December 6, 2005 at 8:22 am
Hi,
I am inserting the values in a table in SQL Server 2000. Now my primary key is an int. But the values in my table have been sorted by some field which I am not able to identify. Because of this the last entry which I am adding is not getting appended in the end...but shows somewhere randomly in the middle of the table.
I want that my fields should be displayed acc to the Primary key. But I dont want to sort the rows programatically. Isnt there any feature in Enterprise Manager which enables us to set the field on thich items shoud get stored.
TestRequestId TestRequestNo
15 T13431
13 TR 12836
10 TR0906
9 TR1100
16 TR12050
20 TR12051
6 TR123
19 TR12358
17 TR12513
21 TR12662
18 TR12741
11 TR55
12 TR66
8 TR89
TestRequestStateId is my primary key and see how the data is. These are just 2 colums of my table.
Kindly help.
Snigdha
December 6, 2005 at 8:31 am
The only way to guarantee the order in which rows from a Select statment are displayed is to use an ORDER BY clause in your statement.
ron
December 6, 2005 at 8:46 am
I always thought that a primary key constraint would sort the underlying column data.

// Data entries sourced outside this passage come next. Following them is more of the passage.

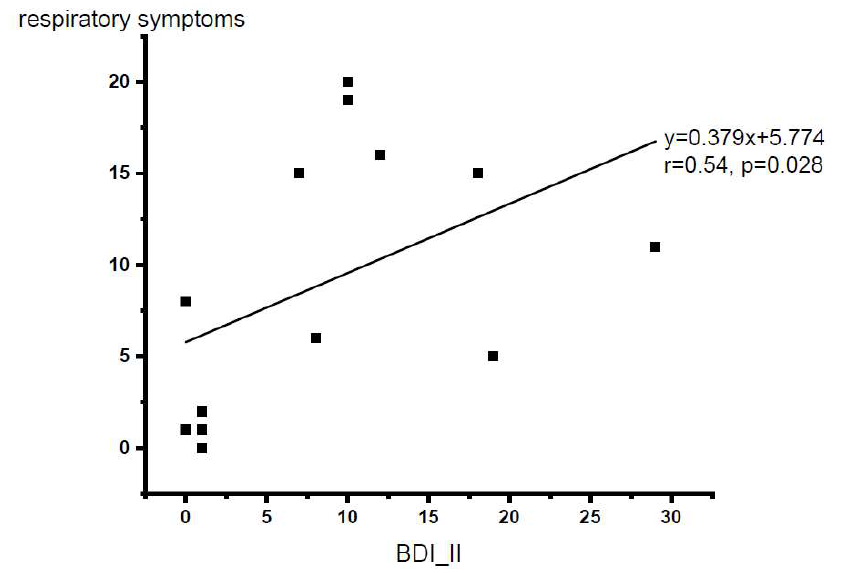
Figure 3. Scatter plot for the BDI-II scores vs. respiratory symptom questionnaire total scores (N = 13 with one outlier excluded). p < 0.05, one-tailed.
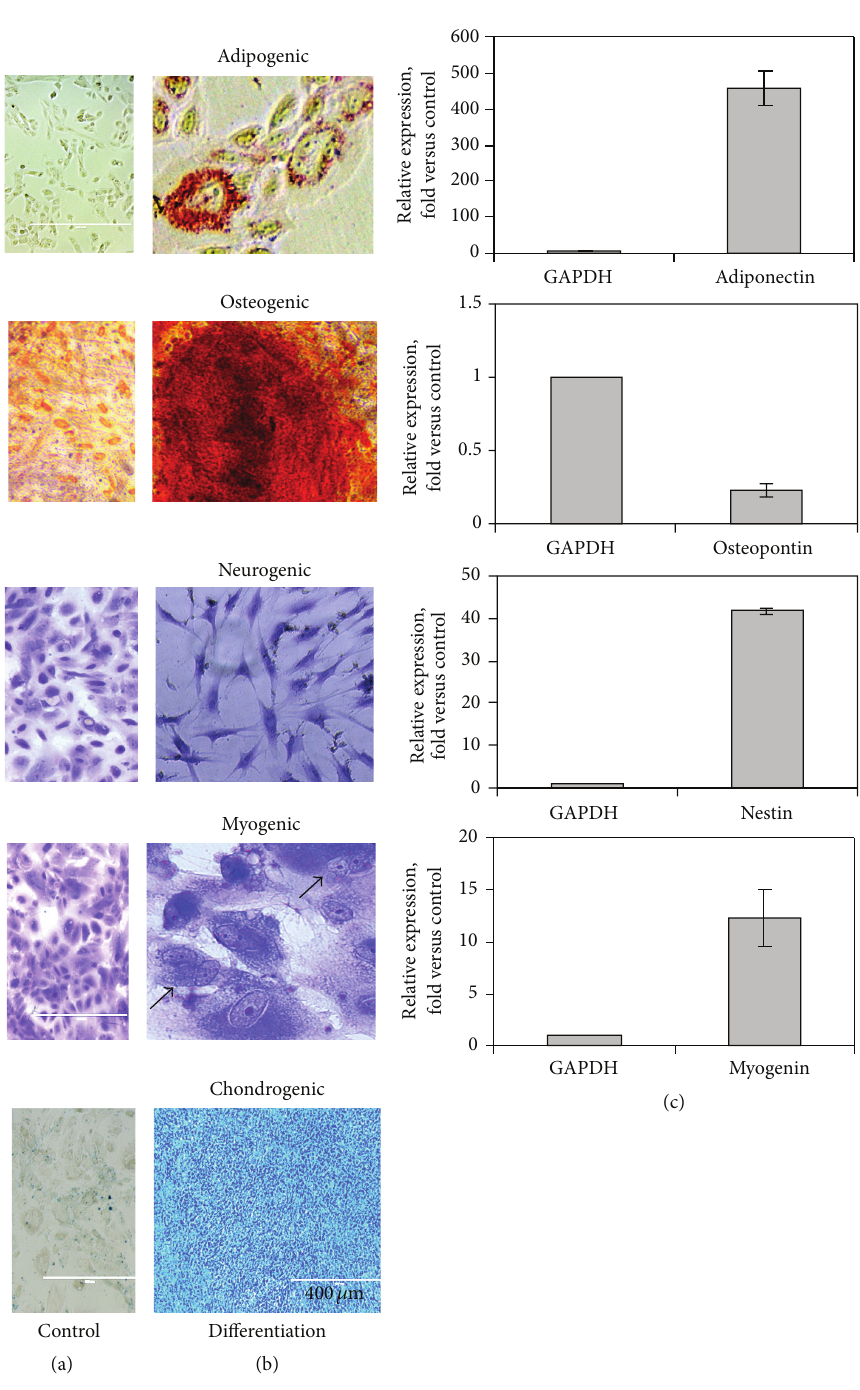
Figure 3: Differentiation potential of AF-MSCs. AF-MSCs were obtained from amniocentesis samples of second- and third-trimester at passages 5–8, cultured without differentiation supplements (a), or maintained in differentiation media. (b) Representative images of AF- MSCs after adipogenic treatment showing the accumulation of lipid vacuoles by Oil Red O staining; osteogenic treatment by Alizarin Red staining for calcium mineralization; neurogenic or myogenic treatment showing the presence of neuron-like cells or multinucleated cells by staining with crystal violet, respectively, and chondrogenic treatment showing glycosaminoglycan production in chondrogenic pellets by Alcian Blue staining. (c) Relative expression of adiponectin, myogenin, nestin, and osteopontin by RT-qPCR is presented as n -fold increase over untreated control. Data are presented as the mean ± S.N. ( 𝑝 < 0.05 ) for three independent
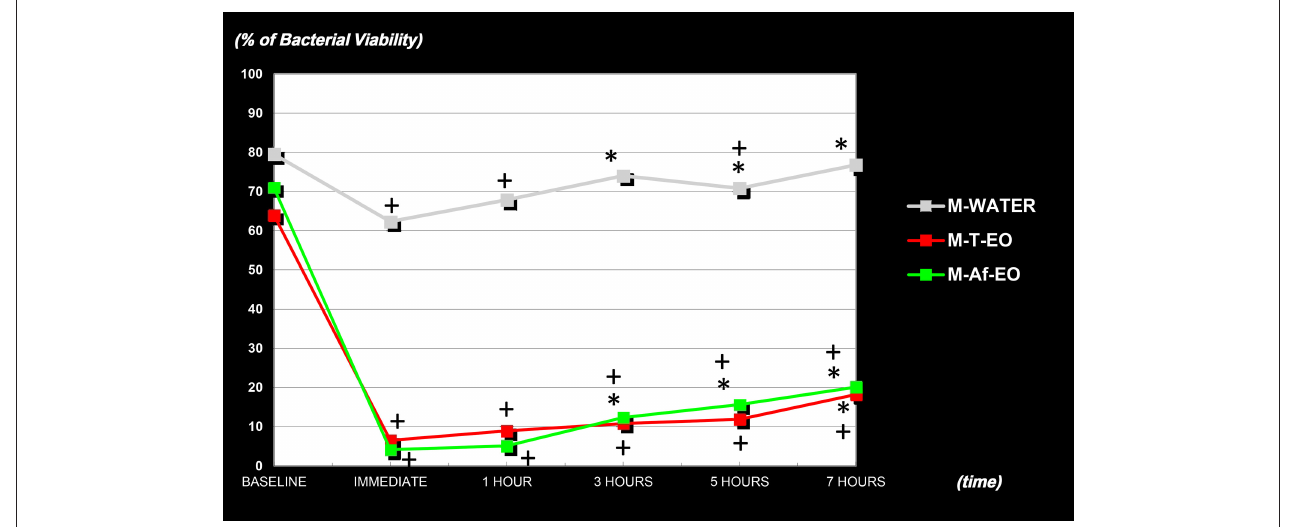
FIGURE 2 | Percentages of bacterial viability of the PL-biofilm in baseline conditions, at 30s, 1, 3, 5, and 7h after a single mouthwash with sterile water (M-WATER), with essential oils with alcohol (M-T-EO), and with essential oils without alcohol (M-Af-EO). *Statistically significant differences in regard to the 30-s sample ( P < 0.003). + Statistically significant differences in regard to the baseline ( P <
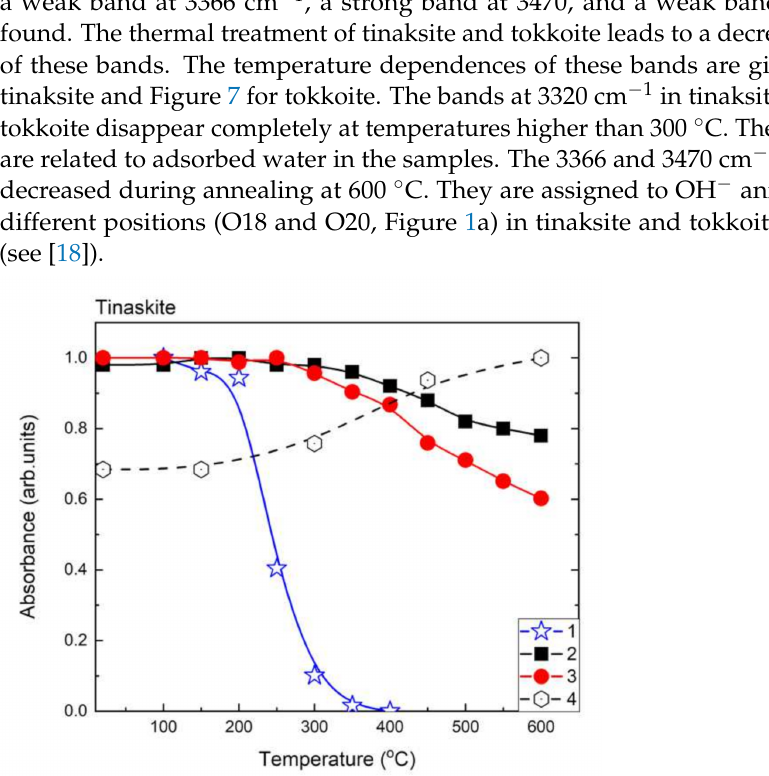
Figure 6. Temperature dependences of relative absorbance of 3320 cm − 1 ( 1 ); 3366 cm − 1 ( 2 ); 3470 cm − 1 ( 3 ) bands and intensity of Fe 3+ signal in ESR spectrum ( 4 ) of tinaksite.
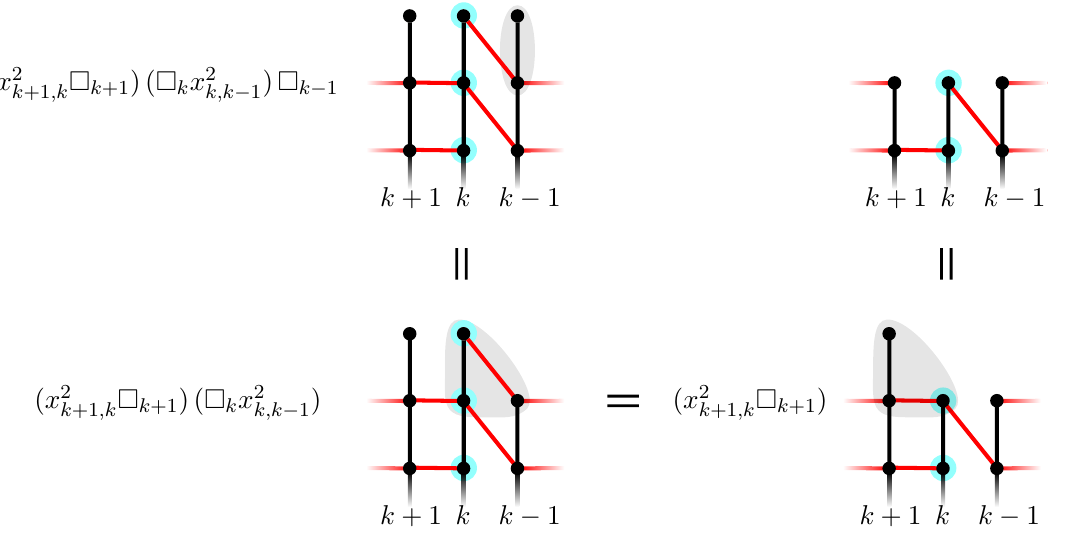
Figure 4 . In the presence of a magnons, the inverse of the graph building operator is more involved. Here, we demonstrate how the operator is inverted for the case where there is a magnon at the k ’th site but no magnons at the neighboring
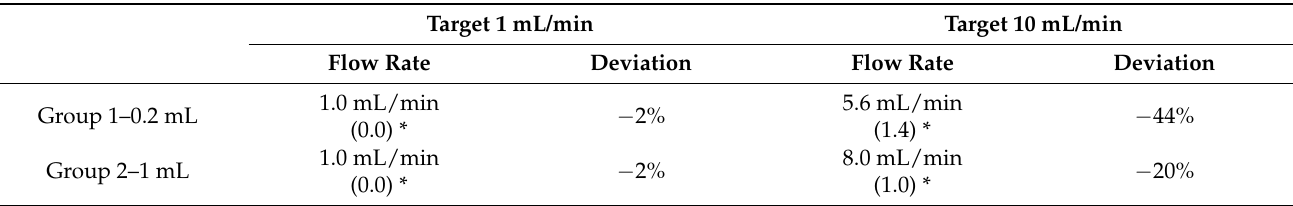
Table 2. Experimental injection flow rates. Deviations were calculated from the targeted injection flow rates (i.e., 1 mL/min or 10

But here I am surprised thats not getting sorted??? Why is it so??
December 6, 2005 at 9:08 am
You may be thinking that is the case because that is how Access databases work. SQL Server does not work that way.
Records may be stored in any order that SQL Server can store them most efficiently. If you insert records that cause a page split, then that new page will not necessarily be anywhere close the original page, so the physical order will not be retained. If you update a record with variable-length fields (varchar or varbinary, for instance), and that increases the size of the record greater than the available free space in the page, that will cause a page split and the records will not retain the same order.
Also, SQL Server query engine may break your query up into parallel queries for efficiency, and unless you specify an ORDER BY you will not have any consistency how the records are returned.
These are some of the reasons why Microsoft says that Order By is the only way to guarantee a sorted order in a resultset.
Hope this helps
Mark
December 6, 2005 at 9:23 am
Hello,
Now I understand it completey and all makes sense to me. Looks like I have to use the OrderBy Clause.
Thanks a lot for the detailed explanation. Cleared my basics.